# Problem
Without further comment, state how many lines in the listing below contain the word "Figure".

# Data section
□ □ □ □ □

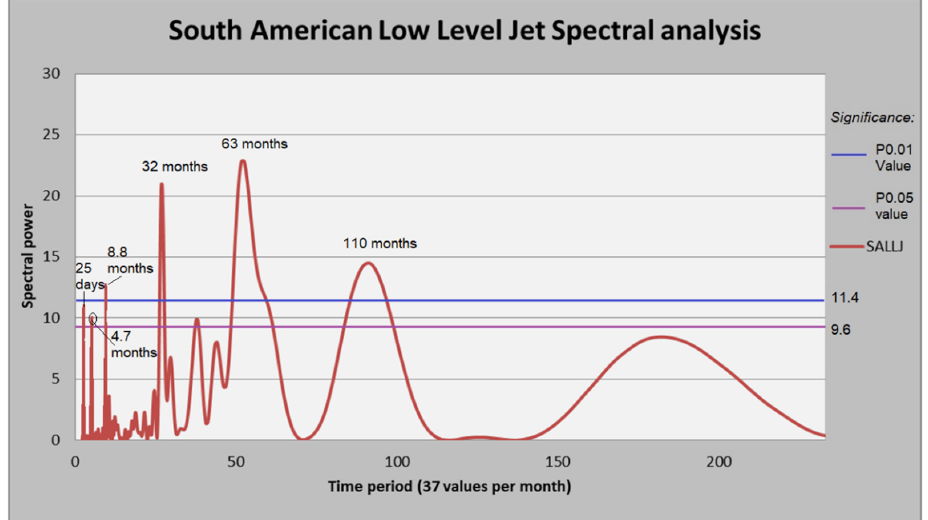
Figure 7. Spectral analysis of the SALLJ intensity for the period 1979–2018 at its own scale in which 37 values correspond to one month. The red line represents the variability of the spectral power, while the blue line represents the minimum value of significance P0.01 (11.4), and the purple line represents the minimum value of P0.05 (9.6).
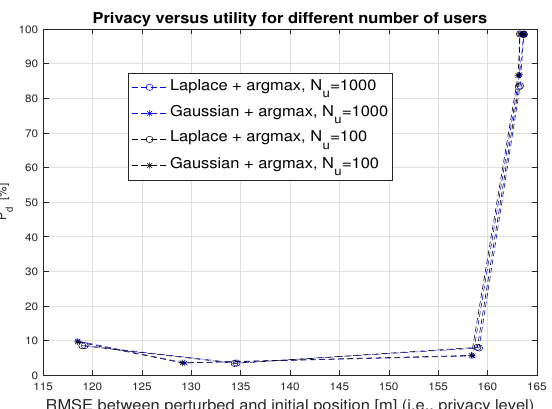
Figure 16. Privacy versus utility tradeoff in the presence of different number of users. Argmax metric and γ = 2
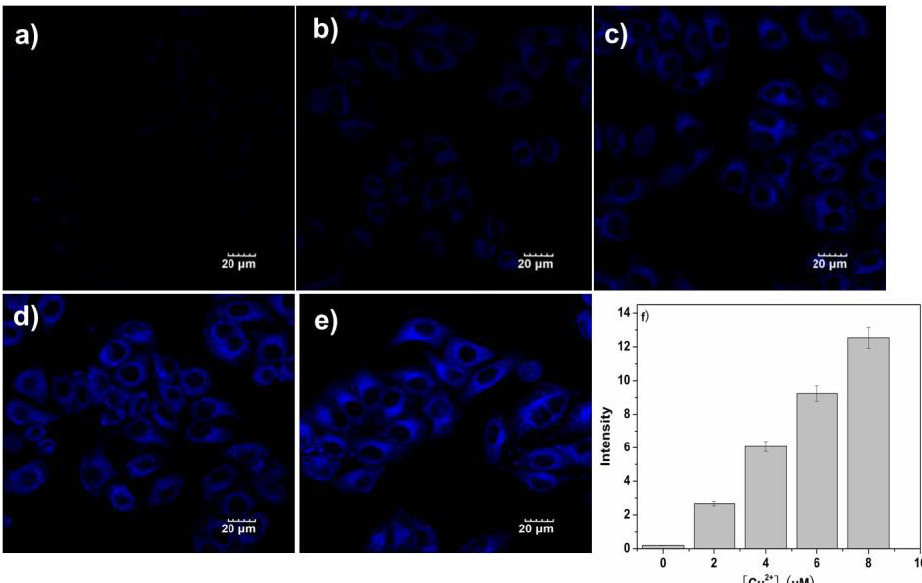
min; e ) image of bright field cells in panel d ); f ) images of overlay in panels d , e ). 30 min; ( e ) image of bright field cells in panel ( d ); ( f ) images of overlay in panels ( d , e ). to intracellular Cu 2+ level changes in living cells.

□ □ □ □ □

# Solved exercise
2